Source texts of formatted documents

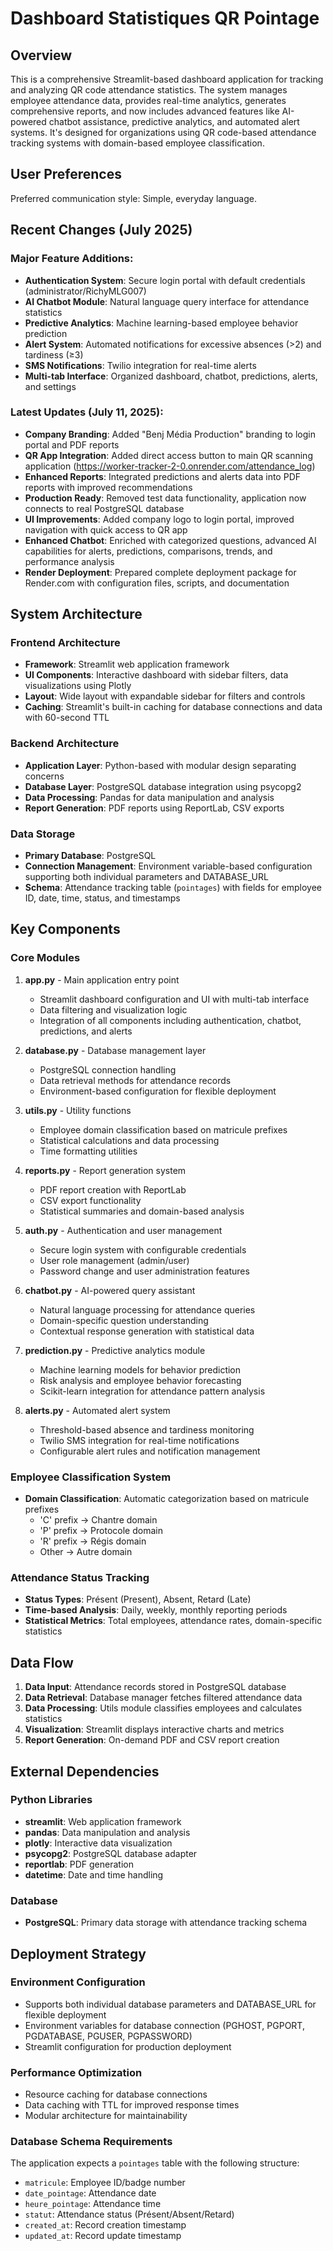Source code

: # Dashboard Statistiques QR Pointage

## Overview

This is a comprehensive Streamlit-based dashboard application for tracking and analyzing QR code attendance statistics. The system manages employee attendance data, provides real-time analytics, generates comprehensive reports, and now includes advanced features like AI-powered chatbot assistance, predictive analytics, and automated alert systems. It's designed for organizations using QR code-based attendance tracking systems with domain-based employee classification.

## User Preferences

Preferred communication style: Simple, everyday language.

## Recent Changes (July 2025)

### Major Feature Additions:
- **Authentication System**: Secure login portal with default credentials (administrator/RichyMLG007)
- **AI Chatbot Module**: Natural language query interface for attendance statistics
- **Predictive Analytics**: Machine learning-based employee behavior prediction
- **Alert System**: Automated notifications for excessive absences (>2) and tardiness (≥3)
- **SMS Notifications**: Twilio integration for real-time alerts
- **Multi-tab Interface**: Organized dashboard, chatbot, predictions, alerts, and settings

### Latest Updates (July 11, 2025):
- **Company Branding**: Added "Benj Média Production" branding to login portal and PDF reports
- **QR App Integration**: Added direct access button to main QR scanning application (https://worker-tracker-2-0.onrender.com/attendance_log)
- **Enhanced Reports**: Integrated predictions and alerts data into PDF reports with improved recommendations
- **Production Ready**: Removed test data functionality, application now connects to real PostgreSQL database
- **UI Improvements**: Added company logo to login portal, improved navigation with quick access to QR app
- **Enhanced Chatbot**: Enriched with categorized questions, advanced AI capabilities for alerts, predictions, comparisons, trends, and performance analysis
- **Render Deployment**: Prepared complete deployment package for Render.com with configuration files, scripts, and documentation

## System Architecture

### Frontend Architecture
- **Framework**: Streamlit web application framework
- **UI Components**: Interactive dashboard with sidebar filters, data visualizations using Plotly
- **Layout**: Wide layout with expandable sidebar for filters and controls
- **Caching**: Streamlit's built-in caching for database connections and data with 60-second TTL

### Backend Architecture
- **Application Layer**: Python-based with modular design separating concerns
- **Database Layer**: PostgreSQL database integration using psycopg2
- **Data Processing**: Pandas for data manipulation and analysis
- **Report Generation**: PDF reports using ReportLab, CSV exports

### Data Storage
- **Primary Database**: PostgreSQL
- **Connection Management**: Environment variable-based configuration supporting both individual parameters and DATABASE_URL
- **Schema**: Attendance tracking table (`pointages`) with fields for employee ID, date, time, status, and timestamps

## Key Components

### Core Modules

1. **app.py** - Main application entry point
   - Streamlit dashboard configuration and UI with multi-tab interface
   - Data filtering and visualization logic
   - Integration of all components including authentication, chatbot, predictions, and alerts

2. **database.py** - Database management layer
   - PostgreSQL connection handling
   - Data retrieval methods for attendance records
   - Environment-based configuration for flexible deployment

3. **utils.py** - Utility functions
   - Employee domain classification based on matricule prefixes
   - Statistical calculations and data processing
   - Time formatting utilities

4. **reports.py** - Report generation system
   - PDF report creation with ReportLab
   - CSV export functionality
   - Statistical summaries and domain-based analysis

5. **auth.py** - Authentication and user management
   - Secure login system with configurable credentials
   - User role management (admin/user)
   - Password change and user administration features

6. **chatbot.py** - AI-powered query assistant
   - Natural language processing for attendance queries
   - Domain-specific question understanding
   - Contextual response generation with statistical data

7. **prediction.py** - Predictive analytics module
   - Machine learning models for behavior prediction
   - Risk analysis and employee behavior forecasting
   - Scikit-learn integration for attendance pattern analysis

8. **alerts.py** - Automated alert system
   - Threshold-based absence and tardiness monitoring
   - Twilio SMS integration for real-time notifications
   - Configurable alert rules and notification management

### Employee Classification System
- **Domain Classification**: Automatic categorization based on matricule prefixes
  - 'C' prefix → Chantre domain
  - 'P' prefix → Protocole domain  
  - 'R' prefix → Régis domain
  - Other → Autre domain

### Attendance Status Tracking
- **Status Types**: Présent (Present), Absent, Retard (Late)
- **Time-based Analysis**: Daily, weekly, monthly reporting periods
- **Statistical Metrics**: Total employees, attendance rates, domain-specific statistics

## Data Flow

1. **Data Input**: Attendance records stored in PostgreSQL database
2. **Data Retrieval**: Database manager fetches filtered attendance data
3. **Data Processing**: Utils module classifies employees and calculates statistics
4. **Visualization**: Streamlit displays interactive charts and metrics
5. **Report Generation**: On-demand PDF and CSV report creation

## External Dependencies

### Python Libraries
- **streamlit**: Web application framework
- **pandas**: Data manipulation and analysis
- **plotly**: Interactive data visualization
- **psycopg2**: PostgreSQL database adapter
- **reportlab**: PDF generation
- **datetime**: Date and time handling

### Database
- **PostgreSQL**: Primary data storage with attendance tracking schema

## Deployment Strategy

### Environment Configuration
- Supports both individual database parameters and DATABASE_URL for flexible deployment
- Environment variables for database connection (PGHOST, PGPORT, PGDATABASE, PGUSER, PGPASSWORD)
- Streamlit configuration for production deployment

### Performance Optimization
- Resource caching for database connections
- Data caching with TTL for improved response times
- Modular architecture for maintainability

### Database Schema Requirements
The application expects a `pointages` table with the following structure:
- `matricule`: Employee ID/badge number
- `date_pointage`: Attendance date
- `heure_pointage`: Attendance time
- `statut`: Attendance status (Présent/Absent/Retard)
- `created_at`: Record creation timestamp
- `updated_at`: Record update timestamp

TASK DESCRIPTION
Render all of the data above as a Markdown table with two columns, No. and Source line, giving each non-blank line its own numbered row. Leave out blank lines and pictures.

REPLY
| No. | Source line |
|---|---|
| 1 | Source code |
| 2 | : # Dashboard Statistiques QR Pointage |
| 3 | ## Overview |
| 4 | This is a comprehensive Streamlit-based dashboard application for tracking and analyzing QR code attendance statistics. The system manages employee attendance data, provides real-time analytics, generates comprehensive reports, and now includes advanced features like AI-powered chatbot assistance, predictive analytics, and automated alert systems. It's designed for organizations using QR code-based attendance tracking systems with domain-based employee classification. |
| 5 | ## User Preferences |
| 6 | Preferred communication style: Simple, everyday language. |
| 7 | ## Recent Changes (July 2025) |
| 8 | ### Major Feature Additions: |
| 9 | - **Authentication System**: Secure login portal with default credentials (administrator/RichyMLG007) |
| 10 | - **AI Chatbot Module**: Natural language query interface for attendance statistics |
| 11 | - **Predictive Analytics**: Machine learning-based employee behavior prediction |
| 12 | - **Alert System**: Automated notifications for excessive absences (>2) and tardiness (≥3) |
| 13 | - **SMS Notifications**: Twilio integration for real-time alerts |
| 14 | - **Multi-tab Interface**: Organized dashboard, chatbot, predictions, alerts, and settings |
| 15 | ### Latest Updates (July 11, 2025): |
| 16 | - **Company Branding**: Added "Benj Média Production" branding to login portal and PDF reports |
| 17 | - **QR App Integration**: Added direct access button to main QR scanning application (https://worker-tracker-2-0.onrender.com/attendance_log) |
| 18 | - **Enhanced Reports**: Integrated predictions and alerts data into PDF reports with improved recommendations |
| 19 | - **Production Ready**: Removed test data functionality, application now connects to real PostgreSQL database |
| 20 | - **UI Improvements**: Added company logo to login portal, improved navigation with quick access to QR app |
| 21 | - **Enhanced Chatbot**: Enriched with categorized questions, advanced AI capabilities for alerts, predictions, comparisons, trends, and performance analysis |
| 22 | - **Render Deployment**: Prepared complete deployment package for Render.com with configuration files, scripts, and documentation |
| 23 | ## System Architecture |
| 24 | ### Frontend Architecture |
| 25 | - **Framework**: Streamlit web application framework |
| 26 | - **UI Components**: Interactive dashboard with sidebar filters, data visualizations using Plotly |
| 27 | - **Layout**: Wide layout with expandable sidebar for filters and controls |
| 28 | - **Caching**: Streamlit's built-in caching for database connections and data with 60-second TTL |
| 29 | ### Backend Architecture |
| 30 | - **Application Layer**: Python-based with modular design separating concerns |
| 31 | - **Database Layer**: PostgreSQL database integration using psycopg2 |
| 32 | - **Data Processing**: Pandas for data manipulation and analysis |
| 33 | - **Report Generation**: PDF reports using ReportLab, CSV exports |
| 34 | ### Data Storage |
| 35 | - **Primary Database**: PostgreSQL |
| 36 | - **Connection Management**: Environment variable-based configuration supporting both individual parameters and DATABASE_URL |
| 37 | - **Schema**: Attendance tracking table (`pointages`) with fields for employee ID, date, time, status, and timestamps |
| 38 | ## Key Components |
| 39 | ### Core Modules |
| 40 | 1. **app.py** - Main application entry point |
| 41 |    - Streamlit dashboard configuration and UI with multi-tab interface |
| 42 |    - Data filtering and visualization logic |
| 43 |    - Integration of all components including authentication, chatbot, predictions, and alerts |
| 44 | 2. **database.py** - Database management layer |
| 45 |    - PostgreSQL connection handling |
| 46 |    - Data retrieval methods for attendance records |
| 47 |    - Environment-based configuration for flexible deployment |
| 48 | 3. **utils.py** - Utility functions |
| 49 |    - Employee domain classification based on matricule prefixes |
| 50 |    - Statistical calculations and data processing |
| 51 |    - Time formatting utilities |
| 52 | 4. **reports.py** - Report generation system |
| 53 |    - PDF report creation with ReportLab |
| 54 |    - CSV export functionality |
| 55 |    - Statistical summaries and domain-based analysis |
| 56 | 5. **auth.py** - Authentication and user management |
| 57 |    - Secure login system with configurable credentials |
| 58 |    - User role management (admin/user) |
| 59 |    - Password change and user administration features |
| 60 | 6. **chatbot.py** - AI-powered query assistant |
| 61 |    - Natural language processing for attendance queries |
| 62 |    - Domain-specific question understanding |
| 63 |    - Contextual response generation with statistical data |
| 64 | 7. **prediction.py** - Predictive analytics module |
| 65 |    - Machine learning models for behavior prediction |
| 66 |    - Risk analysis and employee behavior forecasting |
| 67 |    - Scikit-learn integration for attendance pattern analysis |
| 68 | 8. **alerts.py** - Automated alert system |
| 69 |    - Threshold-based absence and tardiness monitoring |
| 70 |    - Twilio SMS integration for real-time notifications |
| 71 |    - Configurable alert rules and notification management |
| 72 | ### Employee Classification System |
| 73 | - **Domain Classification**: Automatic categorization based on matricule prefixes |
| 74 |   - 'C' prefix → Chantre domain |
| 75 |   - 'P' prefix → Protocole domain   |
| 76 |   - 'R' prefix → Régis domain |
| 77 |   - Other → Autre domain |
| 78 | ### Attendance Status Tracking |
| 79 | - **Status Types**: Présent (Present), Absent, Retard (Late) |
| 80 | - **Time-based Analysis**: Daily, weekly, monthly reporting periods |
| 81 | - **Statistical Metrics**: Total employees, attendance rates, domain-specific statistics |
| 82 | ## Data Flow |
| 83 | 1. **Data Input**: Attendance records stored in PostgreSQL database |
| 84 | 2. **Data Retrieval**: Database manager fetches filtered attendance data |
| 85 | 3. **Data Processing**: Utils module classifies employees and calculates statistics |
| 86 | 4. **Visualization**: Streamlit displays interactive charts and metrics |
| 87 | 5. **Report Generation**: On-demand PDF and CSV report creation |
| 88 | ## External Dependencies |
| 89 | ### Python Libraries |
| 90 | - **streamlit**: Web application framework |
| 91 | - **pandas**: Data manipulation and analysis |
| 92 | - **plotly**: Interactive data visualization |
| 93 | - **psycopg2**: PostgreSQL database adapter |
| 94 | - **reportlab**: PDF generation |
| 95 | - **datetime**: Date and time handling |
| 96 | ### Database |
| 97 | - **PostgreSQL**: Primary data storage with attendance tracking schema |
| 98 | ## Deployment Strategy |
| 99 | ### Environment Configuration |
| 100 | - Supports both individual database parameters and DATABASE_URL for flexible deployment |
| 101 | - Environment variables for database connection (PGHOST, PGPORT, PGDATABASE, PGUSER, PGPASSWORD) |
| 102 | - Streamlit configuration for production deployment |
| 103 | ### Performance Optimization |
| 104 | - Resource caching for database connections |
| 105 | - Data caching with TTL for improved response times |
| 106 | - Modular architecture for maintainability |
| 107 | ### Database Schema Requirements |
| 108 | The application expects a `pointages` table with the following structure: |
| 109 | - `matricule`: Employee ID/badge number |
| 110 | - `date_pointage`: Attendance date |
| 111 | - `heure_pointage`: Attendance time |
| 112 | - `statut`: Attendance status (Présent/Absent/Retard) |
| 113 | - `created_at`: Record creation timestamp |
| 114 | - `updated_at`: Record update timestamp |